UPMEM states that Clang and LLVM tools are mature to manage DPU use through the compiler and provided APIs. Technically the DPUs have orchestration overhead as a result, and part of this is down to using DDR4 rather than a proprietary interface. UPMEM states that this orchestration management, such as bus width mismatches, address interleaving, the lack of cache coherent and the lack of hardware arbitration, is negligible compared to the work the DPU actually does. The APIs for managing this are available for x86, POWER 9, and ARM64.

Internally the DPU uses an optimized 32-bit ISA with triadic instructions, with non-destructive operand compute. As mentioned, the optimized ISA contains a range of typical instructions that can easily be farmed out to in-memory compute, such as SHIFT+ADD/SHIFT+SUB, basic logic (NAND, NOR, ORN, ANDN, NXOR), shift and rotate instructions, and even compute that requires intermediate values. The DPU supports bi-endianess, and is host OS agnostic.

The Goal

UPMEM is presenting its technology at Hot Chips as an attempt to attract potential customers, and is looking at mass production of its 8 GB memory modules in Q1, although early customers are already being sampled. The company is set to launch a sales office in the Bay Area during the second half of 2019.
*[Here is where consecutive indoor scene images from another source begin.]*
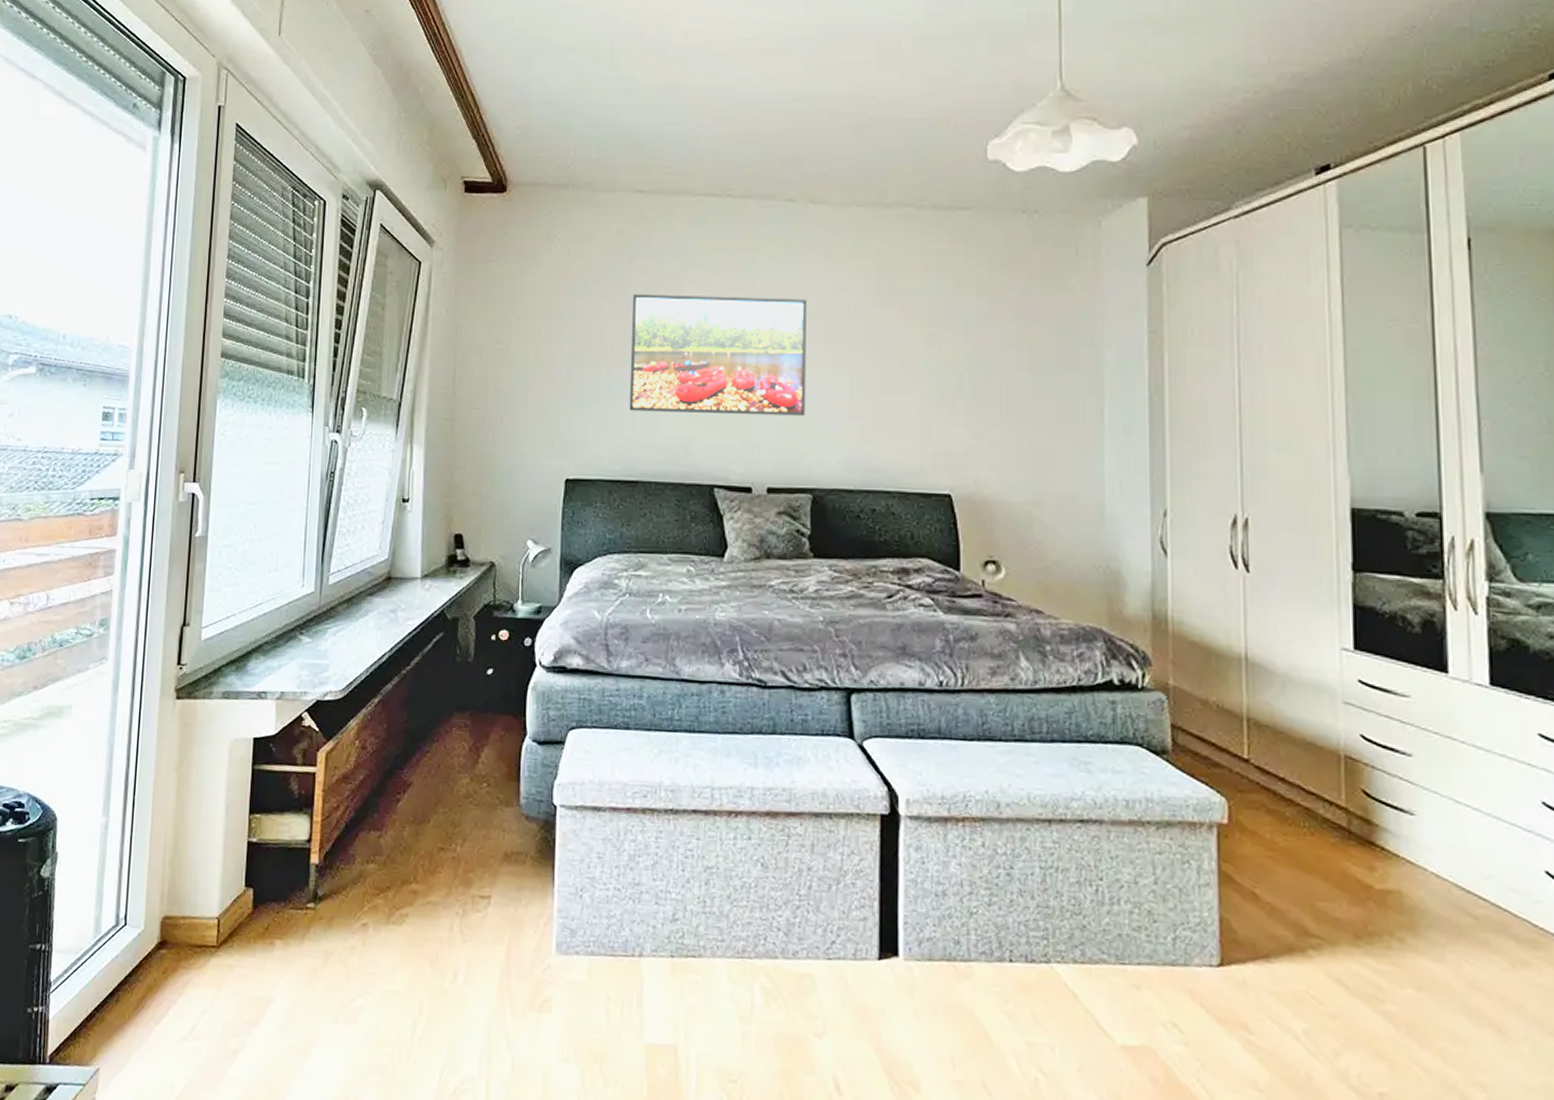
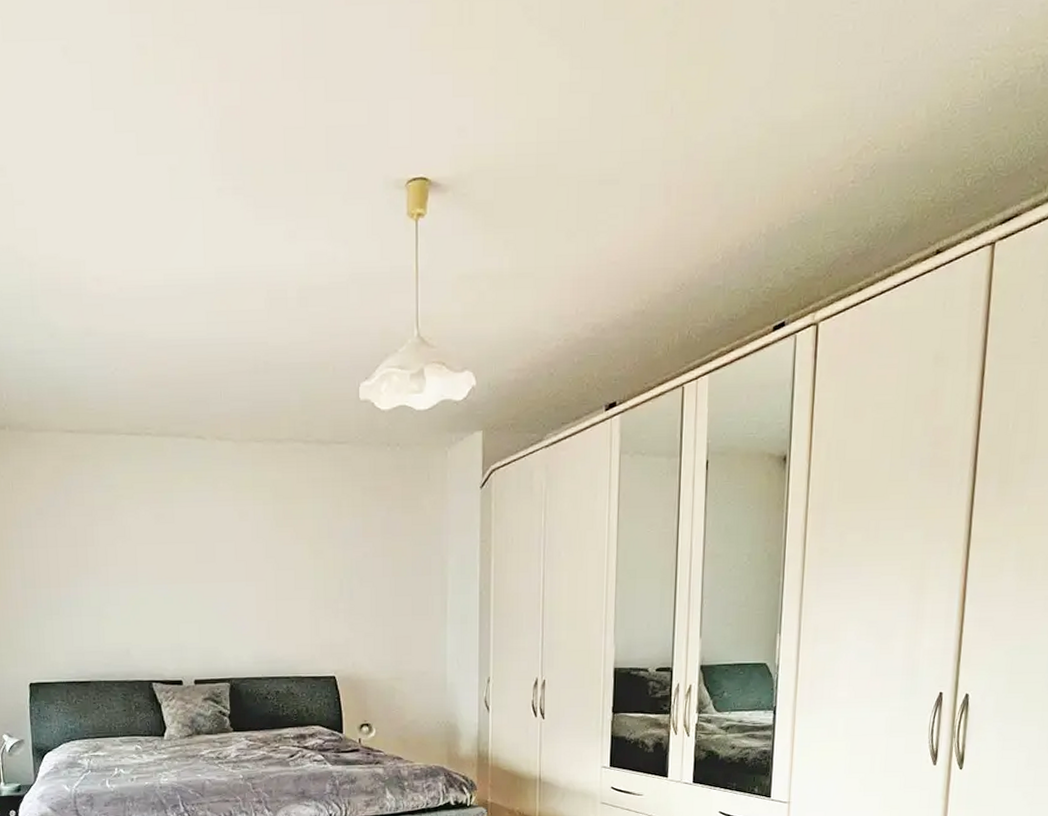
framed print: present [629,294,807,416] -> none [72,523,221,624]

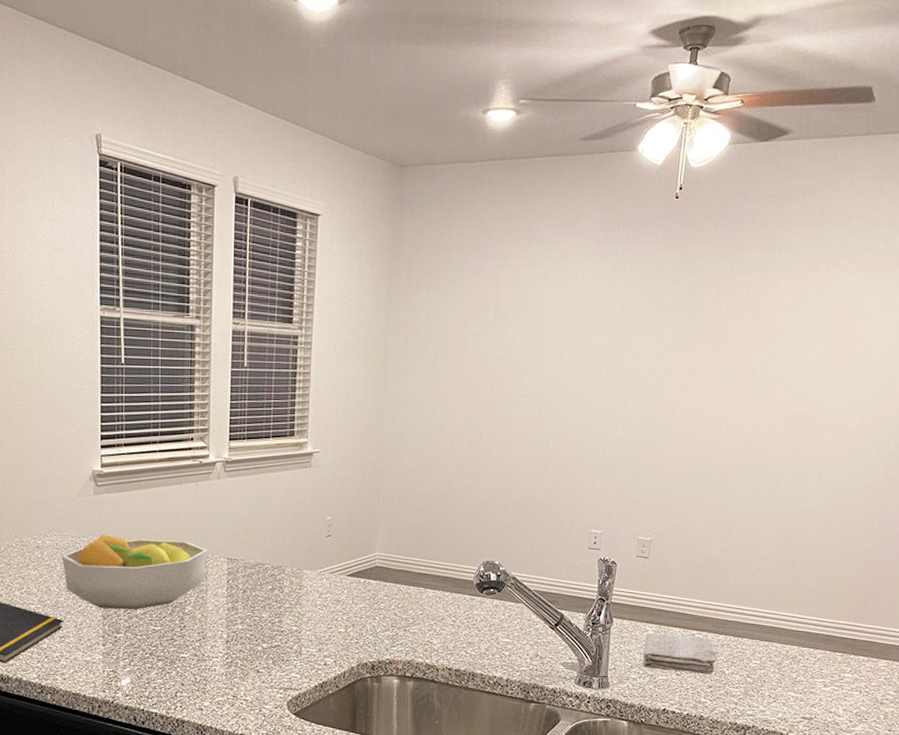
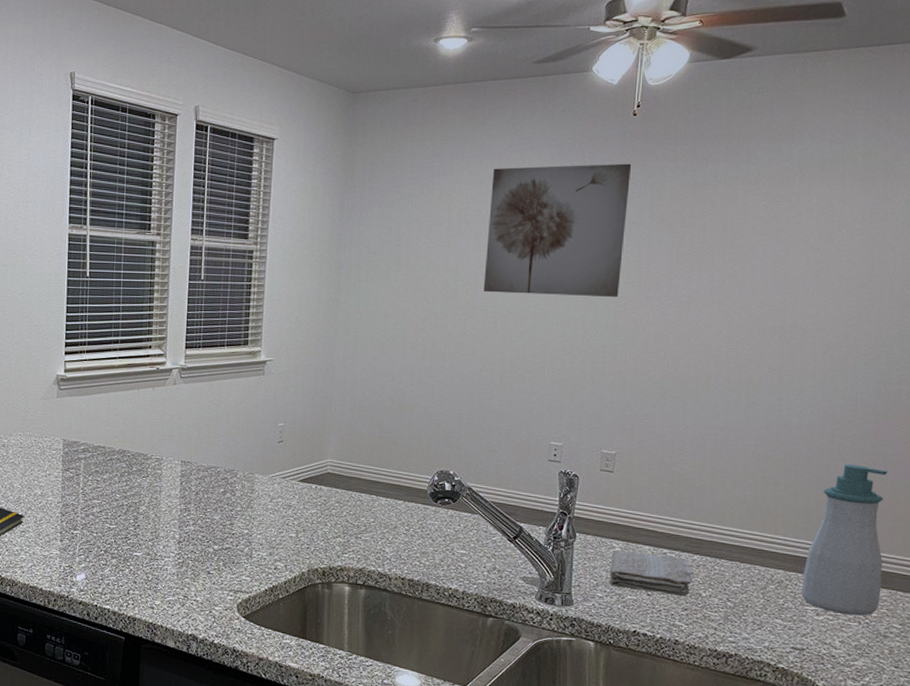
fruit bowl: present [61,534,208,609] -> none [25,434,163,508]
wall art: none [529,248,673,385] -> present [483,163,632,298]
soap bottle: none [812,545,891,686] -> present [801,464,888,616]

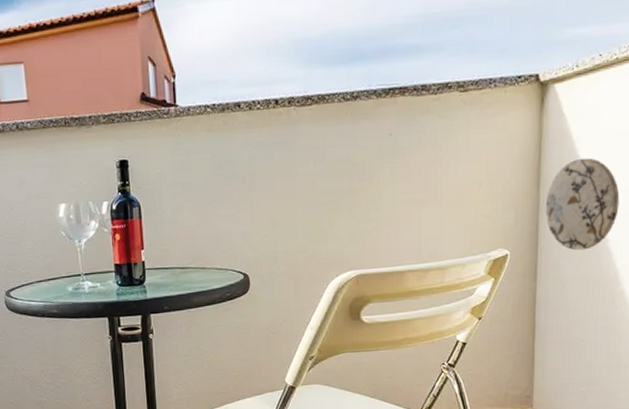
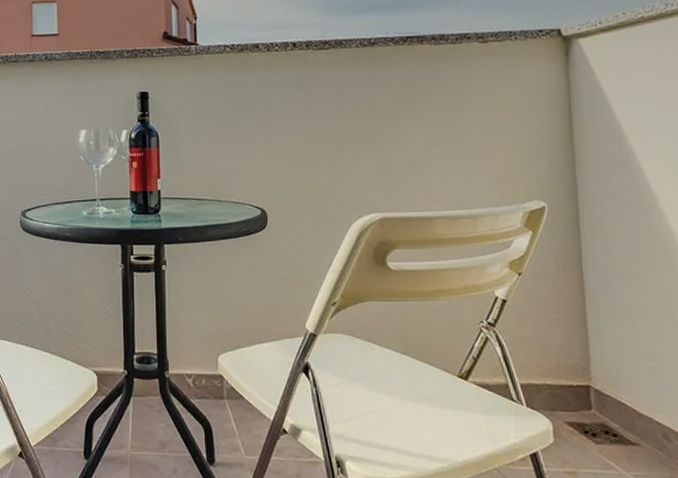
decorative plate: present [545,157,620,251] -> none [581,112,665,207]

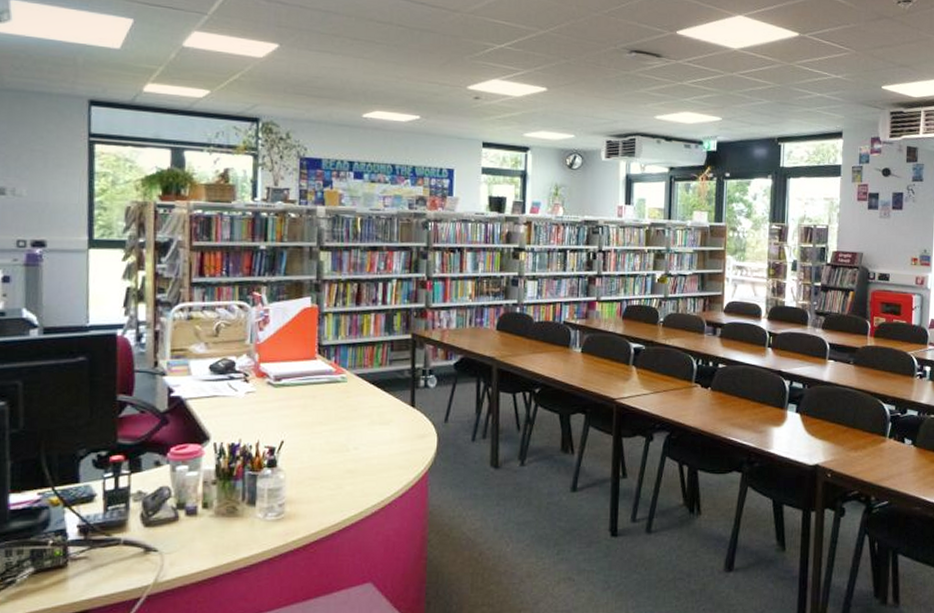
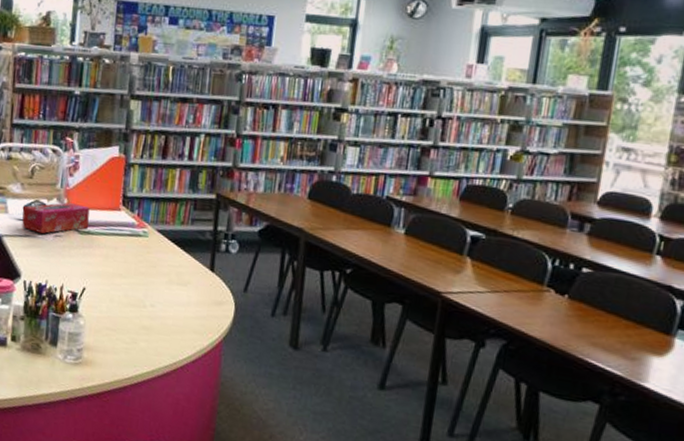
tissue box: none [208,357,284,391] -> present [22,202,90,234]

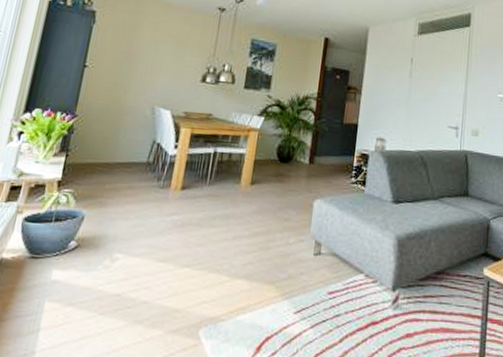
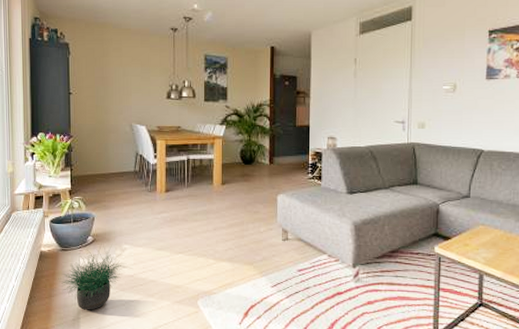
potted plant: none [17,254,120,341] -> present [58,246,131,310]

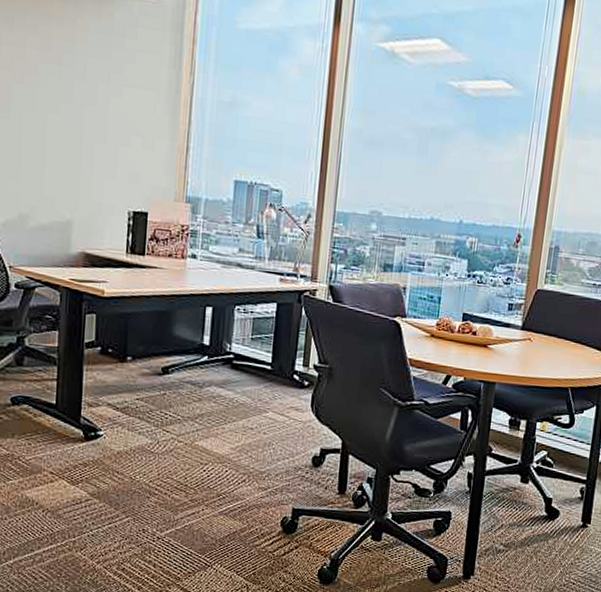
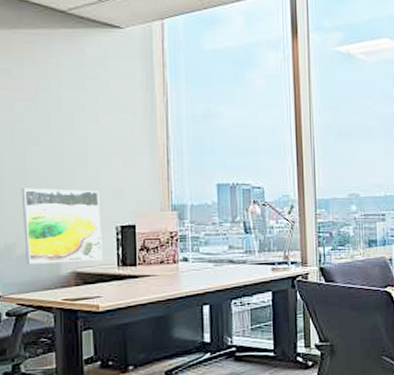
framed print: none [38,157,115,245] -> present [21,187,103,264]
The company is putting up impressive numbers for specific workloads, and to be honest, the question of in-memory compute is not really a question of if, but when. Even on the consumer side, there are some good examples where in-memory compute could help. I enjoyed going through UPMEM’s slide decks and looking at what they have to offer. It will be interesting to see other competing solutions come to the market, and how they approach the problem.

I will finish this article on one important note, however. Going up to 20W per 8 GB memory module is not a long-term solution. One of the disadvantages of moving compute away from the CPU is that you have to spend that compute power elsewhere, and a DRAM module isn’t usually the most ideal solution for that based on historic design (especially if doing the calculation is half as efficient). If a CPU socket can hold 150W, and a memory socket can do 20W, then you want most of the power consumed on the compute in the socket. In-memory compute is a good problem to solve, but ultimately it needs to be combined with on-CPU DRAM.